Before ushering Kansas head coach Bill Self to the podium, Geren presented him with a commemorative plaque and thanked the team for spending time with the recovering troops.
“We have looked so forward to our trip to Washington,” Self said of the two-day visit that included a meeting with President Bush at the White House.
“I think our visit to the Walter Reed Medical Center will be a major highlight of the trip,” Self continued. “We take for granted so much the gifts that we have, and then to see people that are out there doing things that really matter in life — protecting us so we have an opportunity to do such things,” he continued. “It is very humbling, rewarding, and certainly something I think we will get a lot out of. It is our privilege to be here today.”
Chase Buford, a freshman guard on the Kansas squad, said it was an honor to talk with wounded troops — even the soldier who razzed the Jayhawks for defeating his beloved North Carolina Tar Heels in the men’s college basketball semifinals last season.
“It’s pretty neat to see all these guys who have been through so much,” he told American Forces Press Service. “The fact is, we’re just as proud of them as they are of us.”
Army Col.

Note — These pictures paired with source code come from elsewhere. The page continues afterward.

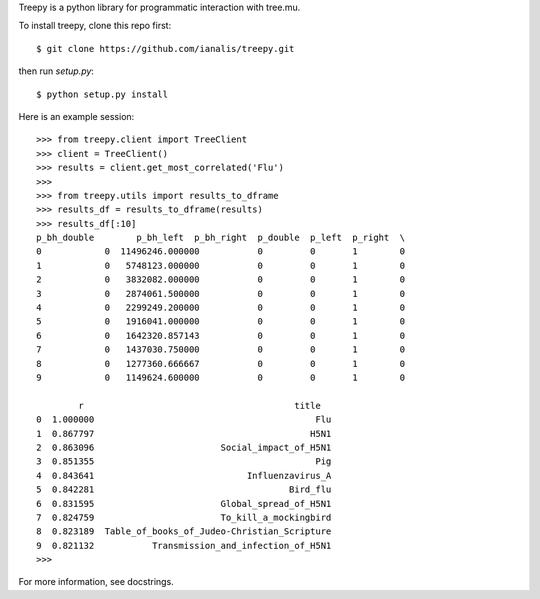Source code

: Treepy is a python library for programmatic interaction with tree.mu.

To install treepy, clone this repo first::

    $ git clone https://github.com/ianalis/treepy.git

then run `setup.py`::

    $ python setup.py install

Here is an example session::

    >>> from treepy.client import TreeClient
    >>> client = TreeClient()
    >>> results = client.get_most_correlated('Flu')
    >>>
    >>> from treepy.utils import results_to_dframe
    >>> results_df = results_to_dframe(results)
    >>> results_df[:10]
    p_bh_double        p_bh_left  p_bh_right  p_double  p_left  p_right  \
    0            0  11496246.000000           0         0       1        0   
    1            0   5748123.000000           0         0       1        0   
    2            0   3832082.000000           0         0       1        0   
    3            0   2874061.500000           0         0       1        0   
    4            0   2299249.200000           0         0       1        0   
    5            0   1916041.000000           0         0       1        0   
    6            0   1642320.857143           0         0       1        0   
    7            0   1437030.750000           0         0       1        0   
    8            0   1277360.666667           0         0       1        0   
    9            0   1149624.600000           0         0       1        0   

            r                                        title  
    0  1.000000                                          Flu  
    1  0.867797                                         H5N1  
    2  0.863096                        Social_impact_of_H5N1  
    3  0.851355                                          Pig  
    4  0.843641                             Influenzavirus_A  
    5  0.842281                                     Bird_flu  
    6  0.831595                        Global_spread_of_H5N1  
    7  0.824759                        To_kill_a_mockingbird  
    8  0.823189  Table_of_books_of_Judeo-Christian_Scripture  
    9  0.821132           Transmission_and_infection_of_H5N1  
    >>>

For more information, see docstrings.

Patricia Horoho, commander of the Walter Reed Health Care System, told the crowd that sports and wounded warrior rehabilitation both require endurance and perseverance in the face of difficult challenges.
“So it means a tremendous amount when you all take the time to talk with them,” she told the players. “Ask them how they got injured [and] how they’re doing, because part of their healing is being able to share that story.”
One soldier attached to a warrior transition brigade here is Jerrod Hays, a staff sergeant in the Kansas National Guard. He had been with his brigade in Iraq for 10 months and was wounded when his convoy drove over two armor-piercing charges buried in the road.
Hays showed a picture that his deployed brigade in Iraq sent him: it showed several of his battle buddies posing in front of their barracks, clutching a University of Kansas flag. “It’s like I told Coach Self: you guys have given us some good bragging rights,” Hays said, an autographed basketball tucked under his arm.
Asked if the visit from the team boosted his morale, he replied, “Oh yeah, especially because they’re my hometown boys. This is good stuff.”